Talk Back

April 30, 2009

City laws don't just affect group homes

The U.S. Justice Department's suit against the city of Baltimore alleging discriminatory zoning practices related to drug-treatment group homes in the wake of Mayor Sheila Dixon's unsuccessful efforts to win City Council support for amending the law ("U.S. sues city over zoning," April 25) reminds us of other barriers to her initiatives, including her efforts to end homelessness.

First, the same conditional-use ordinance that the Justice Department now alleges has illegally restricted the development of drug-treatment group homes also applies to homes and shelters for homeless people.

The city's 10-year plan to end homelessness acknowledges that the ordinance requirement "may violate fair housing laws" and sets the goal of amending the provision, but to date, the provision remains law.

We urge the city and the City Council, in their negotiations with the Justice Department, to remove all discriminatory zoning provisions, not just those applied to drug-treatment group homes.

Second, the need for housing for extremely low-income people during this economic crisis is undeniable ("Homeless face growing demand for housing," April 27).

Despite the apparent need, however, the Housing Authority of Baltimore City's commitment to develop truly affordable housing is minimal. Recent estimates suggest that more than 3,410 people in Baltimore do not have homes, a 14 percent increase since 2007.

Notwithstanding this clear evidence of increased need for affordable housing, HABC recently announced that only 19.5 percent of its new housing production in the coming year, a mere 598 units, will be rental housing for extremely low-income persons. That's a paltry sum when people are suffering.

Although the mayor may not control the City Council, she does control the Housing Authority, and, now more than ever, she must be vigilant and create housing for those in need.
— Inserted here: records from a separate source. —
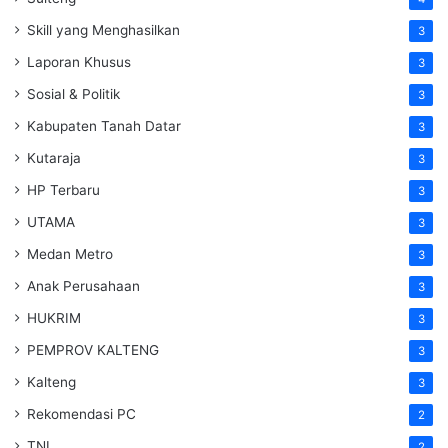
Skill yang Menghasilkan
3
Laporan Khusus
3
Sosial & Politik
3
Kabupaten Tanah Datar
3
Kutaraja
3
HP Terbaru
3
UTAMA
3
Medan Metro
3
Anak Perusahaan
3
HUKRIM
3
PEMPROV KALTENG
3
Kalteng
3
Rekomendasi PC
2
TNI
2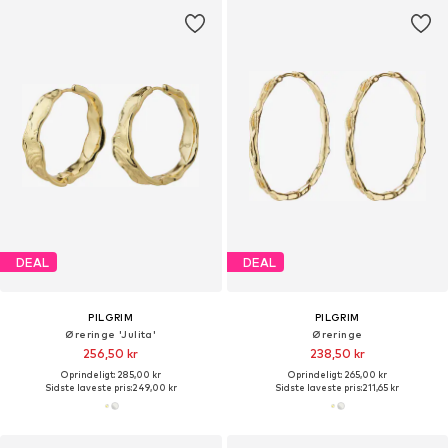
DEAL
DEAL
PILGRIM
PILGRIM
Øreringe 'Julita'
Øreringe
256,50 kr
238,50 kr
Oprindeligt: 285,00 kr
Oprindeligt: 265,00 kr
Sidste laveste pris:
249,00 kr
Sidste laveste pris:
211,65 kr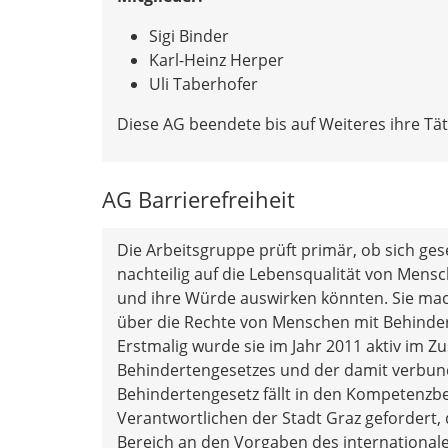
Sigi Binder
Karl-Heinz Herper
Uli Taberhofer
Diese AG beendete bis auf Weiteres ihre Täti
AG Barrierefreiheit
Die Arbeitsgruppe prüft primär, ob sich ge
nachteilig auf die Lebensqualität von Men
und ihre Würde auswirken könnten. Sie ma
über die Rechte von Menschen mit Behind
Erstmalig wurde sie im Jahr 2011 aktiv im
Behindertengesetzes und der damit verbun
Behindertengesetz fällt in den Kompetenzber
Verantwortlichen der Stadt Graz gefordert,
Bereich an den Vorgaben des internationa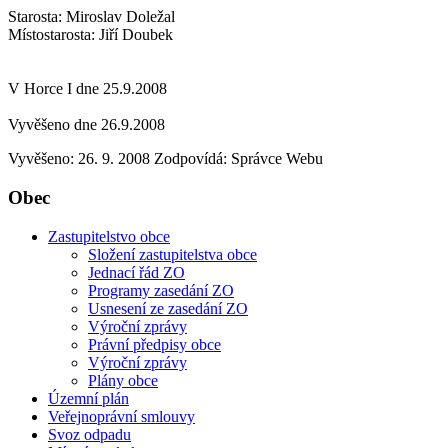
Starosta: Miroslav Doležal
Místostarosta: Jiří Doubek
V Horce I dne 25.9.2008
Vyvěšeno dne 26.9.2008
Vyvěšeno: 26. 9. 2008
Zodpovídá:
Správce Webu
Obec
Zastupitelstvo obce
Složení zastupitelstva obce
Jednací řád ZO
Programy zasedání ZO
Usnesení ze zasedání ZO
Výroční zprávy
Právní předpisy obce
Výroční zprávy
Plány obce
Územní plán
Veřejnoprávní smlouvy
Svoz odpadu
Antonia K. Fasanelli, Baltimore The writer is executive director of the Homeless Persons Representation Project.

Plan B issue not a matter of science

Apparently the editors of The Baltimore Sun understand the nature of neither science nor politics ("The politics of Plan B," editorial, April 24).
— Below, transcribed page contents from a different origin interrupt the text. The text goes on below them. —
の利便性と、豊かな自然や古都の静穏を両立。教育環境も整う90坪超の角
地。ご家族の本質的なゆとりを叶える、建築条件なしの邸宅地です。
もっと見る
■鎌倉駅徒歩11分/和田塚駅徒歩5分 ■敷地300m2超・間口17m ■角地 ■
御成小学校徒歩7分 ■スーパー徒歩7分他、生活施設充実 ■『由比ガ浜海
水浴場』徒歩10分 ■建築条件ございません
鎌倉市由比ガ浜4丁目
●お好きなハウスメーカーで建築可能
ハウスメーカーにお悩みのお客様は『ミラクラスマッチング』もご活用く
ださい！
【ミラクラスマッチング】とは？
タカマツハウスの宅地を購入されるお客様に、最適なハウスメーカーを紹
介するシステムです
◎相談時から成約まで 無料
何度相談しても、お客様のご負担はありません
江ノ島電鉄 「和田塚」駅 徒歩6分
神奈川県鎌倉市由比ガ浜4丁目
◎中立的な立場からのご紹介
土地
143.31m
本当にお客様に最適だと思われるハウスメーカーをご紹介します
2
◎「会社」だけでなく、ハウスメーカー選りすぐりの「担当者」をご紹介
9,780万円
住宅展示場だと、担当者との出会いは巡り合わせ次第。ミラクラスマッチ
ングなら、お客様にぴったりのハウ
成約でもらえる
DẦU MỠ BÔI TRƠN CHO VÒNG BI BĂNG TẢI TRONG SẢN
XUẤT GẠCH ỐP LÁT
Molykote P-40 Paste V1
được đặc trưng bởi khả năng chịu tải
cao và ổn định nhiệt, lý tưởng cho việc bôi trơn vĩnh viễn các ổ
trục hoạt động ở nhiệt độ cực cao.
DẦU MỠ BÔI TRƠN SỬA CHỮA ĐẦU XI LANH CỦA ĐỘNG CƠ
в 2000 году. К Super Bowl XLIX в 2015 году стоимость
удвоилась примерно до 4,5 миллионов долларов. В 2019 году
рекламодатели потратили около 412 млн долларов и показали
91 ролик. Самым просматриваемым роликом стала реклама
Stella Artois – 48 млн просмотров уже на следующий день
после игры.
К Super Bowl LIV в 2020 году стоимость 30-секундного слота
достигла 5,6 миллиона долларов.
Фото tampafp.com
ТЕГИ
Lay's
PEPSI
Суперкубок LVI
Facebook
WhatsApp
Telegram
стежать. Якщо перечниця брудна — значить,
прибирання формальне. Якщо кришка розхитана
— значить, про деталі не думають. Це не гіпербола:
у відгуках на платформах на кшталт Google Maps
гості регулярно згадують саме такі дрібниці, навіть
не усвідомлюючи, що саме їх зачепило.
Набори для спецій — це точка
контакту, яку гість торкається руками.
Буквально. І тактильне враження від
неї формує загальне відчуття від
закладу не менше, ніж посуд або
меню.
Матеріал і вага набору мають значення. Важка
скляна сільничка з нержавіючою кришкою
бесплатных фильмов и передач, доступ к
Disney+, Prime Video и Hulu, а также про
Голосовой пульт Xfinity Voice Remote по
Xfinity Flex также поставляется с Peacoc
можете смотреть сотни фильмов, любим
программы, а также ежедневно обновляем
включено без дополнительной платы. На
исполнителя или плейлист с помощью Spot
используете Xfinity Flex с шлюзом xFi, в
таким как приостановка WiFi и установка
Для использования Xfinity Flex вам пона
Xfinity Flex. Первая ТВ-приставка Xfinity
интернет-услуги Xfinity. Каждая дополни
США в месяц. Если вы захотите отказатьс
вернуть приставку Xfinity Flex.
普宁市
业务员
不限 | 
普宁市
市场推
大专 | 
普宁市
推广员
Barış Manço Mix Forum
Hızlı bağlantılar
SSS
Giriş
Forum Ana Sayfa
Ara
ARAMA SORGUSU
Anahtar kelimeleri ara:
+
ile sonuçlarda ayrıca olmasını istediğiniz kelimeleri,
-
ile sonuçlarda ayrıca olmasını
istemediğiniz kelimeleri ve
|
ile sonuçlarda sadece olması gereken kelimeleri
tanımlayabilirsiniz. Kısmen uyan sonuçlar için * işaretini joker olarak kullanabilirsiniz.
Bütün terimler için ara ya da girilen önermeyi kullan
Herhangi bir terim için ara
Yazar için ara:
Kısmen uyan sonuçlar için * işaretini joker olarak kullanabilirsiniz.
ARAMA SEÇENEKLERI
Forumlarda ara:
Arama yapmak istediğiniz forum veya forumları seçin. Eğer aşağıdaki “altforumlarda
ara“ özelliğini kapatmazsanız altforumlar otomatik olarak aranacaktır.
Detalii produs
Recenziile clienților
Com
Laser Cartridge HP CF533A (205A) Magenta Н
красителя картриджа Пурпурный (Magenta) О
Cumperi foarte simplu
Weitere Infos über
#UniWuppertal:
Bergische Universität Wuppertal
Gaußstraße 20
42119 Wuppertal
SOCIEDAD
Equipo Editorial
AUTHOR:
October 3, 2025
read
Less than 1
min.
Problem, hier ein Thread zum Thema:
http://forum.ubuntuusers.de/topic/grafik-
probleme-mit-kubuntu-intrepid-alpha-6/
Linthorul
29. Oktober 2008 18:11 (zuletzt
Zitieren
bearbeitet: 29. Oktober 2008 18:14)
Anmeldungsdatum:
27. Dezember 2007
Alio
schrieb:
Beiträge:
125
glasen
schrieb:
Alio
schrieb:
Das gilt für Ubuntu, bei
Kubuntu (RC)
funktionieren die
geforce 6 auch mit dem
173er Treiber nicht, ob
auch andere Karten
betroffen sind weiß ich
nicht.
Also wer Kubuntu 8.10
Certainly, science is involved in the development of technology such as Plan B, but the question as to whether the resulting technology should or ought to be used is simply not a scientific question.

An answer, either way, is not a "triumph of science over politics."

A decision regarding government policy regarding the use of technology is nothing if not a political decision.

Charles Roswell, Columbia

Bad assumptions endanger pensions

On Monday The Baltimore Sun presented us with yet another excellent analysis of an important issue facing legislators and the public, this time in the form of unfunded pension obligations in local and state government pension plans in the state ("No quick fix," April 28).

In looking at the various assumptions used regarding investment yields in the plans, it is no surprise that these plans are seriously at risk. Nowhere in my long experience working with private pensions have I seen or heard of a plan's assumptions of 7 percent to 8 percent per annum.

Where were the pension boards, where were the actuaries, where were the auditors? If current pension promises are kept for these plans, the public will likely face huge increases in taxes for a long period of time.

This is scandalous. When will our elected representatives do their jobs in a responsible way?

Sam Davis, Towson

, The writer is a former manager for Black and Decker who worked with the company's pension plan.